#### Required action A
Copy down the rows from the line with "ESCRIBE AL MÉDICO" up to and including the line with "Report an error", leaving out the pictures.

Life After North Korea

By Edward A. Gargan

Seoul, South Korea - Twice Jung Myung-sook was caught at the edge of the ice-locked river, scant minutes from her goal, and twice she was thrown into prison. For three and a half months, she said, she endured beatings, starvation, frostbitten limbs, relentless harangues from brutal warders. Through it all, though, her determination to escape North Korea never died.

Now, in a claret-colored dress, her legs curled under her on the floor of a small Seoul apartment, Jung laughs gently at the memory. Sentenced to a labor camp, "I had to work very hard. If I went out of line, I was beaten. We only had a little food," she recalled, a meager portion of rice daily.

Only on her third try, in 2001, did Jung manage to sneak into northeastern China. Her family, 12 in all, escaped from North Korea in the past six years, gathering in China before sprinting to sanctuary - one group into a United Nations office, another into a Japanese consulate.

They are among 2,584 North Koreans who, in the past decade, escaped their Stalinist country and found refuge and citizenship in the South, according to South Korea's Ministry of Unification. The monitoring group Human Rights Watch estimates another 300,000 North Koreans are in China. South Korean and other analysts say the figure is lower.

For most North Koreans, the transition from lives inundated with propaganda, from an utter ignorance of the outside world - and from rationed food and little electricity - into the affluence and freedoms of South Korea is wrenching. Not all manage the shift to a society where individual effort is prized, where independent thinking is critical, where an ordinary day's life requires decisions greater than any they've been used to making.

Others, however, thrive amid this country's growing affluence. Kim Hyung-deok was one of 52 northerners who reached South Korea in 1994; the previous year, just eight people arrived here from the North. At age 20, he left his parents and six siblings - farmers who lived on the outskirts of Pyongyang, the capital.

"Our family was little better off than people in Rwanda," Kim, 29, explained."There were blackouts all the time. We didn't have a lot to eat, just corn gruel."

Kim walked and hopped trains to the Chinese border, sneaked across and made his way to China's southern coast. From there, he swam to Hong Kong, then a British colony, which sent him to South Korea.

#### Required action B
Answer these from the story about escaping North Korea:
(i) In what year did Jung finally get into China?
(ii) How many northerners reached South Korea in 1994?
(iii) Where did Kim swim to from China's southern coast?

#### Source records
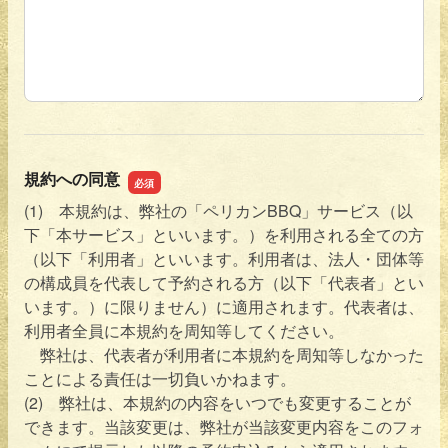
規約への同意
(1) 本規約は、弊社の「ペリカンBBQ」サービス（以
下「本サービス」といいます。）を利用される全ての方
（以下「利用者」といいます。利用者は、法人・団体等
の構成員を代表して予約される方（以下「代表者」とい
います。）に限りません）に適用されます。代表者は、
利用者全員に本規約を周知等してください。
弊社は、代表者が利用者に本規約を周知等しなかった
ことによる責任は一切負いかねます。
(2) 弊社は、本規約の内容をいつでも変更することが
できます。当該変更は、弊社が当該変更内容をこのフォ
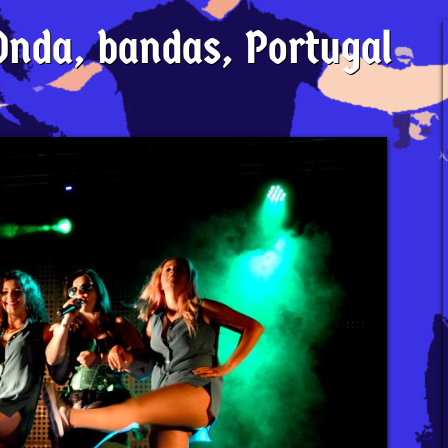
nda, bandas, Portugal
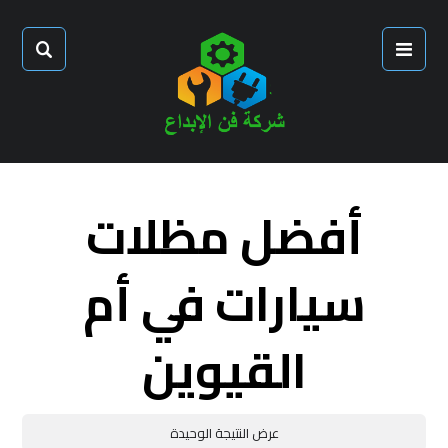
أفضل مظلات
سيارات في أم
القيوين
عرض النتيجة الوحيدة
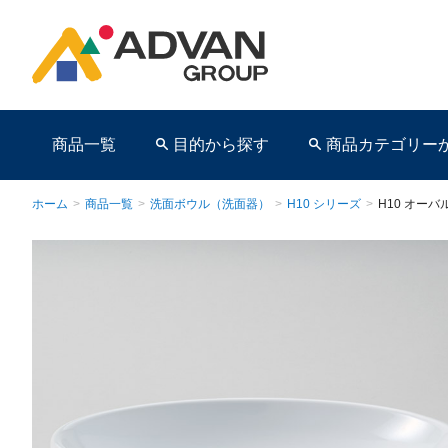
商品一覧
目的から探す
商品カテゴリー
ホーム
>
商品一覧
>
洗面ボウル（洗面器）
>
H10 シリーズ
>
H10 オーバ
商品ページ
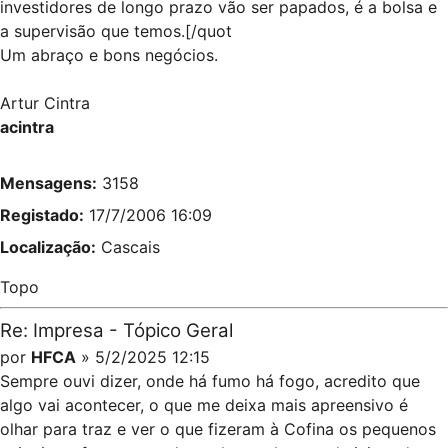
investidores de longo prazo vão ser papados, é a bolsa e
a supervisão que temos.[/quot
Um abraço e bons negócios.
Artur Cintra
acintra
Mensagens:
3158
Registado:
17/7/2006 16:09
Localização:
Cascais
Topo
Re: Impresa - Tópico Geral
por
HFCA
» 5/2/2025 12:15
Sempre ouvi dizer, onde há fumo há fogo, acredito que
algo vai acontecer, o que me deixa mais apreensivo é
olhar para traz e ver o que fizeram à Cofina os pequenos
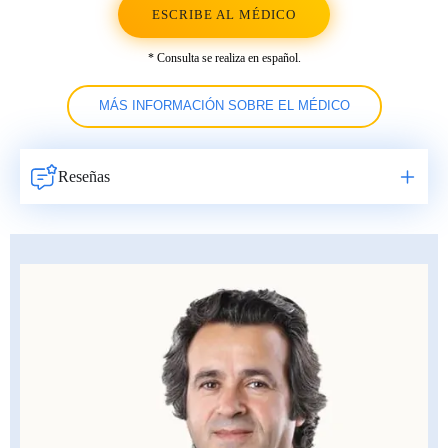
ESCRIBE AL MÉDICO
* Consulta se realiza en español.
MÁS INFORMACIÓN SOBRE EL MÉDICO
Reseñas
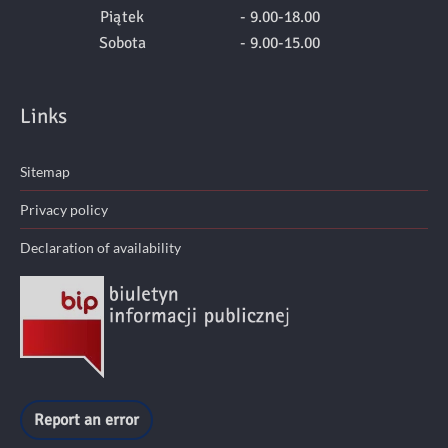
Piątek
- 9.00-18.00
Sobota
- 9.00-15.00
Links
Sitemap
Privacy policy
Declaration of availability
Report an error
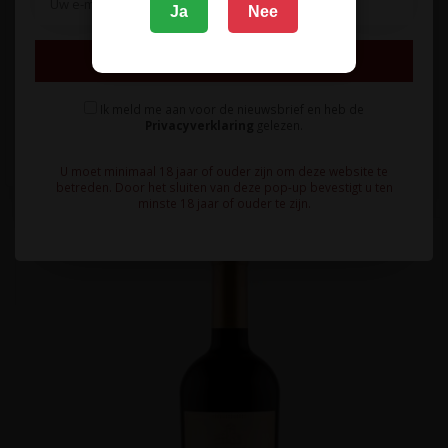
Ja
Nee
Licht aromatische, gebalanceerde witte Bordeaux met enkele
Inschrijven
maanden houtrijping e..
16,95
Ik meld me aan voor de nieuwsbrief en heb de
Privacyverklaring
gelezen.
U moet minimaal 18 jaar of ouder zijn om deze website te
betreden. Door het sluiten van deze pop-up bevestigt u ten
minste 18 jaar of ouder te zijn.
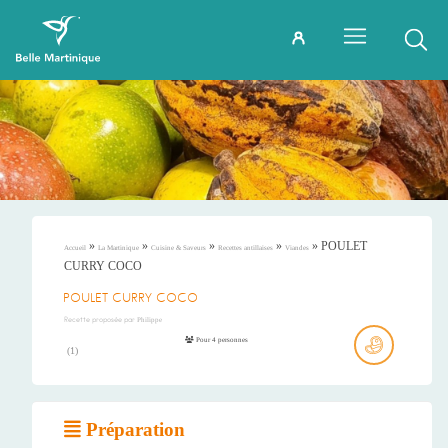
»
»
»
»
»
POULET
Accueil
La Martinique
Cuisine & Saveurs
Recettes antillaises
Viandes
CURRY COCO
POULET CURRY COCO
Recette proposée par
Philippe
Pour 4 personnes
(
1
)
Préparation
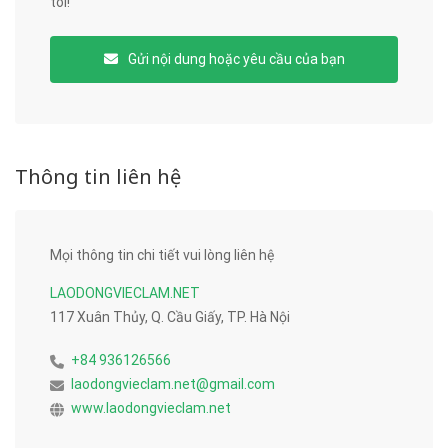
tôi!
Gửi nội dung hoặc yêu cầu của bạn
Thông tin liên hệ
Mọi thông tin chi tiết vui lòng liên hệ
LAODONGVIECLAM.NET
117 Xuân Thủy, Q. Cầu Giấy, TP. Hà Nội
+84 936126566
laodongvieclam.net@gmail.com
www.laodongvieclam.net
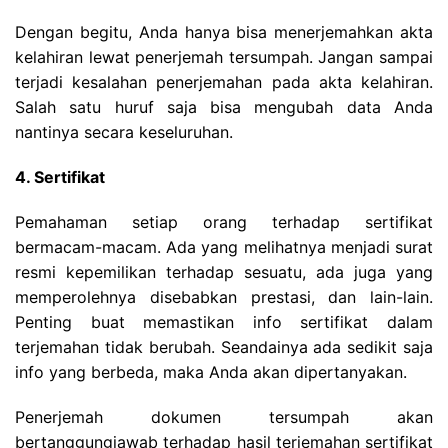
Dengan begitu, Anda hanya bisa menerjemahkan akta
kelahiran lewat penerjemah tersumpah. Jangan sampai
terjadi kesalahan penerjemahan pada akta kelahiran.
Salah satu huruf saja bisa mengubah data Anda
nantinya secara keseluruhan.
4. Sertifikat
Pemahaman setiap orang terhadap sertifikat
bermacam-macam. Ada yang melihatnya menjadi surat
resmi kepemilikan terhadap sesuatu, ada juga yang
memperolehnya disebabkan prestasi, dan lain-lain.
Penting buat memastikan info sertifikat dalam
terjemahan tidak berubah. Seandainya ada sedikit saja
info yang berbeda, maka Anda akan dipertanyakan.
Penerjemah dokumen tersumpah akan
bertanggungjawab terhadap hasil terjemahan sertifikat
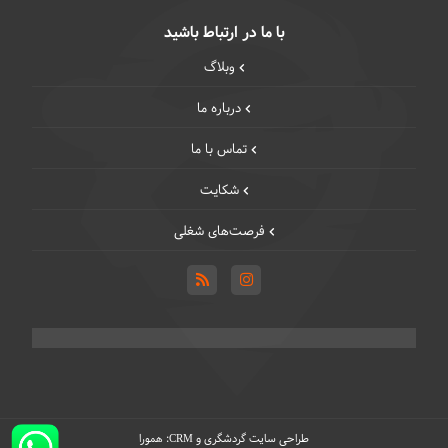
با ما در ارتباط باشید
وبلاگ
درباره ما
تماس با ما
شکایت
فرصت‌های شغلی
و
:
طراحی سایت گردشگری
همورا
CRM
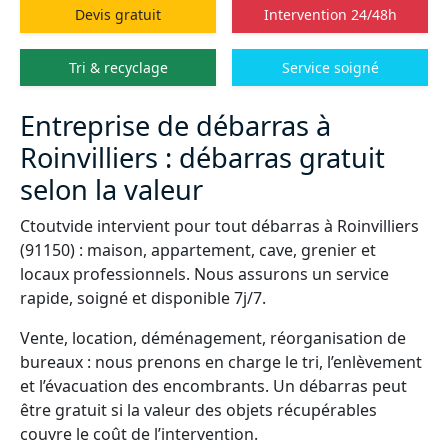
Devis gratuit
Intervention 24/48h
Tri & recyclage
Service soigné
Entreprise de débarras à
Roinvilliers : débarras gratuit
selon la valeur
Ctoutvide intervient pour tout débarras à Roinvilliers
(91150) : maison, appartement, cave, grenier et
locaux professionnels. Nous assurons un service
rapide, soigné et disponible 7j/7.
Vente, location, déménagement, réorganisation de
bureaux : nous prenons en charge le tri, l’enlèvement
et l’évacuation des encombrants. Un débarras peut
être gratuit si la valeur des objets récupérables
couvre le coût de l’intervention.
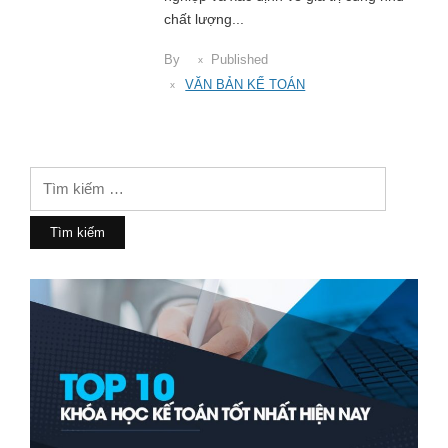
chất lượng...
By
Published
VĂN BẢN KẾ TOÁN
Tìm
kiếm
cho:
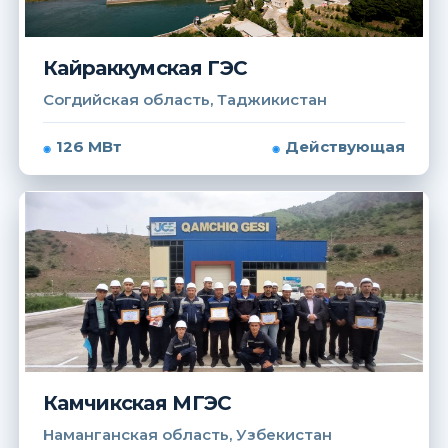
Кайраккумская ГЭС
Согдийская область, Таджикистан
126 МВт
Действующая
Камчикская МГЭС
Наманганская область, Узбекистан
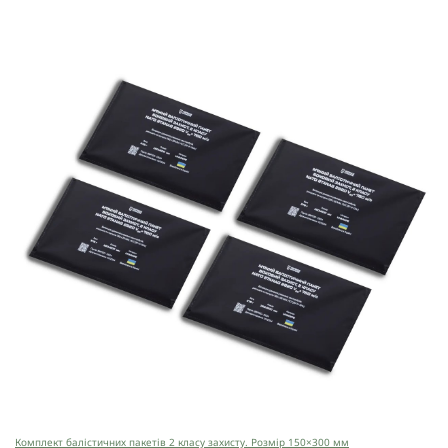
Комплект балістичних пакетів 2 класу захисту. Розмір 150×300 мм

#### Response A
ESCRIBE AL MÉDICO
* Consulta se realiza en español.
MÁS INFORMACIÓN SOBRE EL MÉDICO
Reseñas
Piątek
- 9.00-18.00
Sobota
- 9.00-15.00
Links
Sitemap
Privacy policy
Declaration of availability
Report an error

#### Response B
(i) 2001
(ii) 52
(iii) Hong Kong